# [DATA FOR REVIEW]
*-*-*

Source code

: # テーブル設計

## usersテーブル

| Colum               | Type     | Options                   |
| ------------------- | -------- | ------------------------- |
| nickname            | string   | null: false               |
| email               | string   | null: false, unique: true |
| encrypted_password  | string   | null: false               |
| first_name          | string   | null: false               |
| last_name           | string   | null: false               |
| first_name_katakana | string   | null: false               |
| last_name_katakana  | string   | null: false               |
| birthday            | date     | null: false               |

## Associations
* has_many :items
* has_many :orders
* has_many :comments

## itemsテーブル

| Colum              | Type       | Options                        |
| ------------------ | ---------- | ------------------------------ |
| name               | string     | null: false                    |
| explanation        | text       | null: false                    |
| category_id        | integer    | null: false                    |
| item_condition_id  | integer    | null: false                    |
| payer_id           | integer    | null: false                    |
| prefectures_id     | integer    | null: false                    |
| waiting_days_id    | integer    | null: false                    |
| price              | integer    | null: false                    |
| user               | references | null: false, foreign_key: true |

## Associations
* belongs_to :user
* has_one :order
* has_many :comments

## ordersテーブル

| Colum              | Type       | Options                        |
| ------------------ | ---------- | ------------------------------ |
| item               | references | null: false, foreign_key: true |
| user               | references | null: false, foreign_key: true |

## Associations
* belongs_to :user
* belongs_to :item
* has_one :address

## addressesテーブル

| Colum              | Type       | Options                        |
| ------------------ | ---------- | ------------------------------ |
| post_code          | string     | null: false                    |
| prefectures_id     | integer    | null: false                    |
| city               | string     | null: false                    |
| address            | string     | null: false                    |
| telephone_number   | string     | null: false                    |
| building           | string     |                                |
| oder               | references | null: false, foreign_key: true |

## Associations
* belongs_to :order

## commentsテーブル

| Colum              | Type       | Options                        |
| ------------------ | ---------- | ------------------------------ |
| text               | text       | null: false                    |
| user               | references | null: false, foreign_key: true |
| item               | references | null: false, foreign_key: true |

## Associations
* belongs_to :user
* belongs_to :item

*-*-*

Copy the listing above verbatim, starting with the line containing "## usersテーブル" and continuing through the line containing "## addressesテーブル", with both of those lines included.

# [WRITTEN SOLUTION]
## usersテーブル

| Colum               | Type     | Options                   |
| ------------------- | -------- | ------------------------- |
| nickname            | string   | null: false               |
| email               | string   | null: false, unique: true |
| encrypted_password  | string   | null: false               |
| first_name          | string   | null: false               |
| last_name           | string   | null: false               |
| first_name_katakana | string   | null: false               |
| last_name_katakana  | string   | null: false               |
| birthday            | date     | null: false               |

## Associations
* has_many :items
* has_many :orders
* has_many :comments

## itemsテーブル

| Colum              | Type       | Options                        |
| ------------------ | ---------- | ------------------------------ |
| name               | string     | null: false                    |
| explanation        | text       | null: false                    |
| category_id        | integer    | null: false                    |
| item_condition_id  | integer    | null: false                    |
| payer_id           | integer    | null: false                    |
| prefectures_id     | integer    | null: false                    |
| waiting_days_id    | integer    | null: false                    |
| price              | integer    | null: false                    |
| user               | references | null: false, foreign_key: true |

## Associations
* belongs_to :user
* has_one :order
* has_many :comments

## ordersテーブル

| Colum              | Type       | Options                        |
| ------------------ | ---------- | ------------------------------ |
| item               | references | null: false, foreign_key: true |
| user               | references | null: false, foreign_key: true |

## Associations
* belongs_to :user
* belongs_to :item
* has_one :address

## addressesテーブル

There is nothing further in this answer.